Allen spent 20 months in the Rabat "hell hole" before being extradited while Murray, whose father was Moroccan, claimed nationality to avoid British justice.
Prosecutor Sir John Nutting QC said the men planned and executed the terrifying Securitas heist with "military precision".
Depot manager Colin Dixon and his family were kidnapped to allow the gang to gain entry, and 14 staff members were terrorised and tied up at gunpoint as the robbers stuffed cash into a 7.5-ton lorry during the 66-minute raid.
Kick boxer Lea Rusha, car salesman Stuart Royle, unemployed Albanian Jetmir Bucpapa, and garage owner Roger Coutts were last year all jailed indefinitely with minimum terms of 15 years after being convicted of taking part in the robbery.
Inside man Emir Hysenaj, an Albanian, who filmed inside the depot using a miniature camera, was given a determinate sentence of 20 years.
Police have found £21m of the stolen haul.
Ferrari-driving Murray, the ringleader, was one of the world's leading cage-fighters, earning £30,000 a bout at events around the world, the Old Bailey heard.
He masterminded the record-breaking hold-up just months after he suffered a near-fatal stab wound outside a star-studded West End party.
Cane Patterson, another man named in court as taking part in the heist, has become the one who got away.
He is suspected of being the robber who, disguised as a policeman, was the first one to force his way into the depot on the night of the heist.
Patterson is now believed to be holed up in the West Indies but detectives have scaled down their search for him because evidence identifying him is compromised by the fact that he has a twin brother.
Allen, a father-of-three, claimed at his Old Bailey trial to have known nothing about the fact that his best friend Murray was planning the heist, but his guilty pleas mean he is now facing a lengthy spell in jail.
Plans are under way to make a Hollywood film about the robbery plot.
Allen was an aggressive steroid-pumping cage-fighter who acted as chief lieutenant and minder to Murray.

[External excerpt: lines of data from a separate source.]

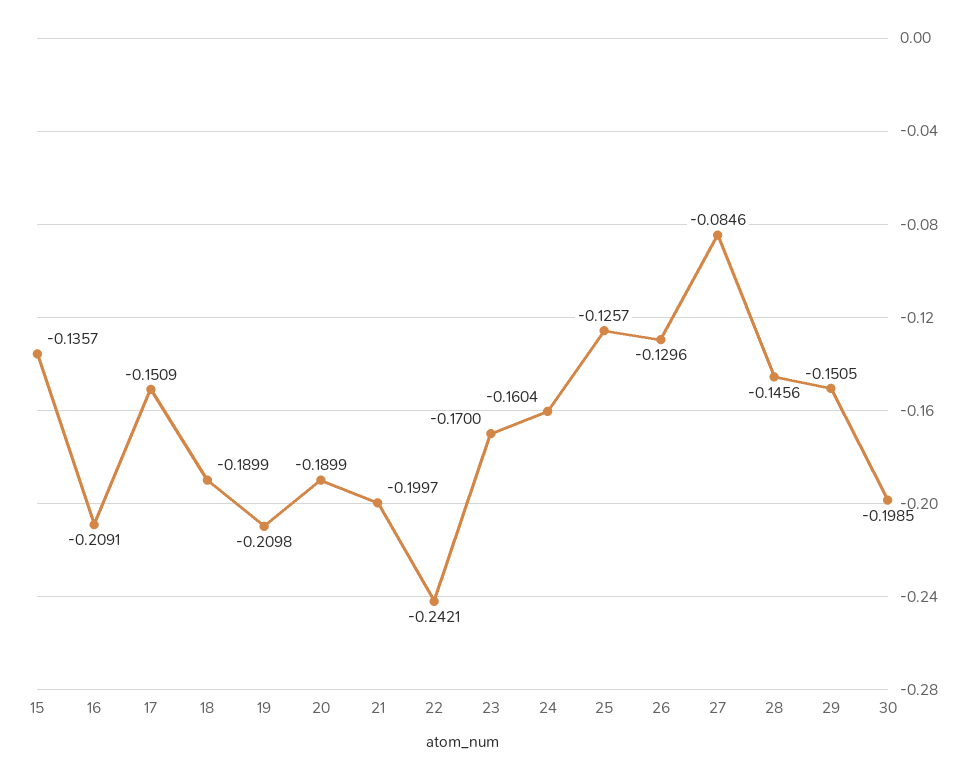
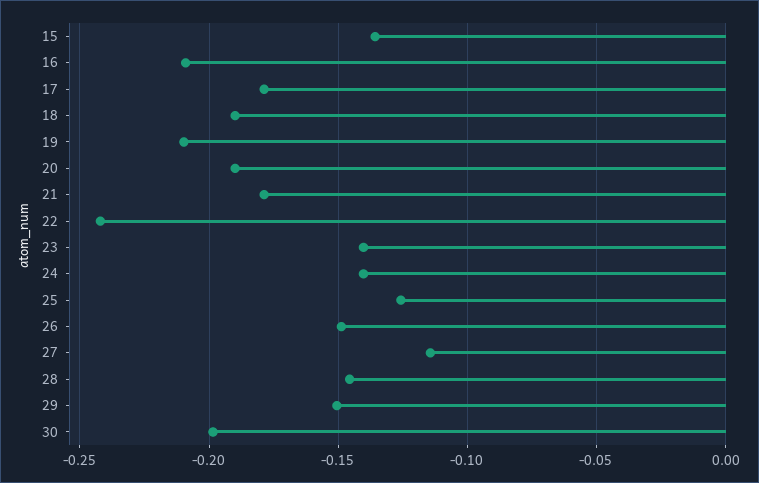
17: -0.1509 -> -0.18
21: -0.1997 -> -0.18
23: -0.17 -> -0.14
24: -0.1604 -> -0.14
26: -0.1296 -> -0.15
27: -0.0846 -> -0.115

The powerfully-built fitness fanatic was a high-security prisoner who was closely guarded during his Old Bailey trial and followed to court every day by a helicopter from Belmarsh jail.
One day he leapt to his feet in a rage and threatened to climb out of the dock after a security guard spoke to his partner in the public gallery.

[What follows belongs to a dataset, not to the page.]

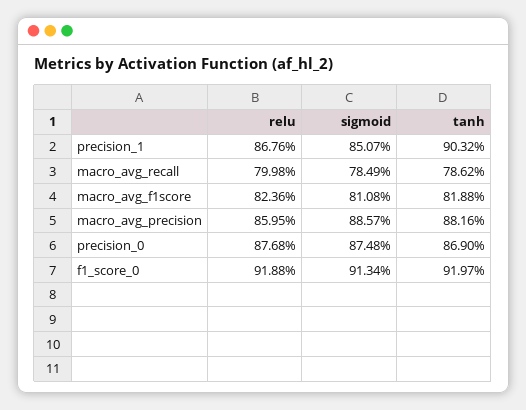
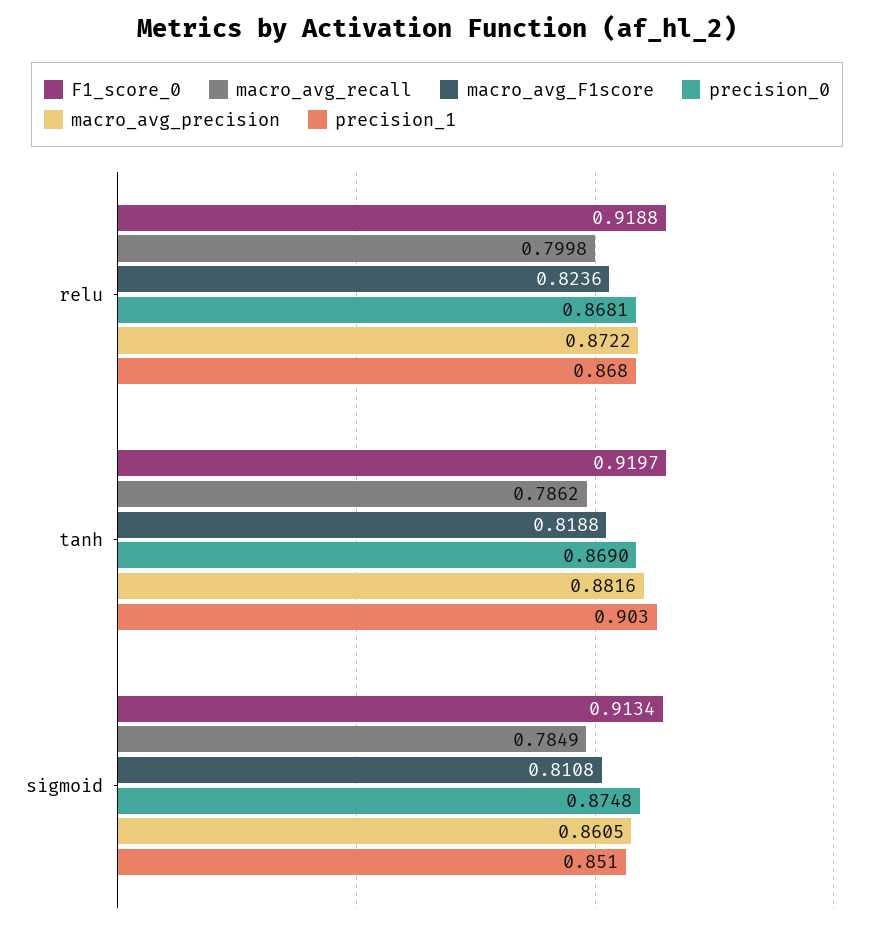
macro_avg_precision, relu: 0.8595 -> 0.8722
macro_avg_precision, sigmoid: 0.8857 -> 0.8605
precision_0, relu: 0.8768 -> 0.8681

Armed guards were stationed at the door of the courtroom every day to prevent the 6ft 2in defendant from escaping.
Allen himself complained that he was kept so isolated at Belmarsh prison that he had no one on his wing to play pool with.
In front of the jury he posed as nothing more than a mild-mannered father-of-three who had unwittingly got mixed up in the schemes of Lee Murray - the best friend he had known for more than 20 years.

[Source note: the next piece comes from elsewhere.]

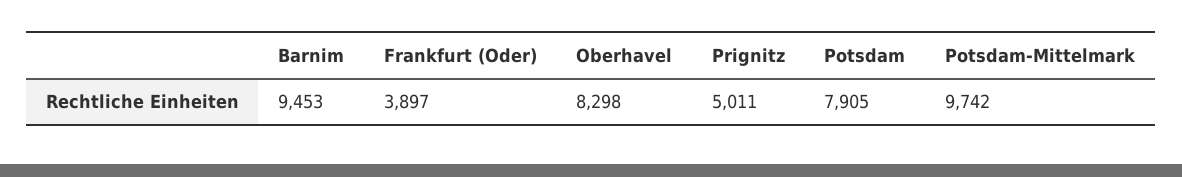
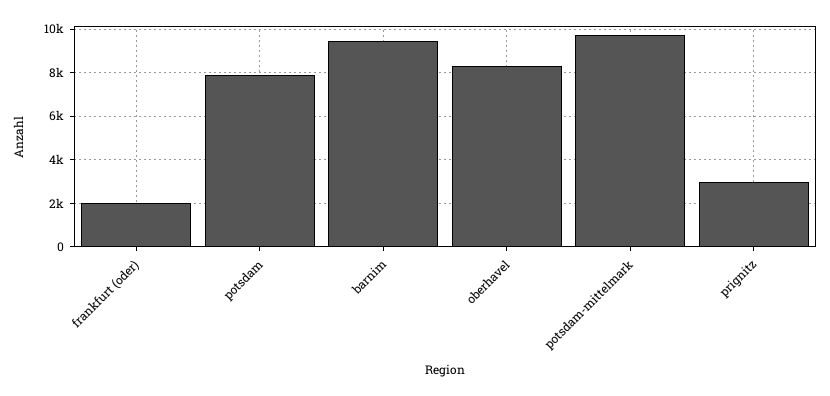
Frankfurt (Oder): 3897 -> 2000
Prignitz: 5011 -> 3000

Allen was not the innocent family man he claimed to be. He was two-timing Stacie Dudley, the mother of his children, with a younger girlfriend.
But he claimed he would never dream of being involved in a violent robbery and kidnap plot involving a woman and young child.
Wide-eyed and pleading in the witness box, he adopted the manner of a schoolboy caught stealing from the tuck shop.
"I tell you members of the jury, I had nothing to do with this," he beseeched.
But Allen's fingerprints were found on cellophane in the same place where money cages were found dumped.
Before the heist, he bought a miniature camera used in the surveillance of the Securitas depot and a £4,000 Vauxhall Vectra later disguised as a police car and used to kidnap depot manager Colin Dixon and his family.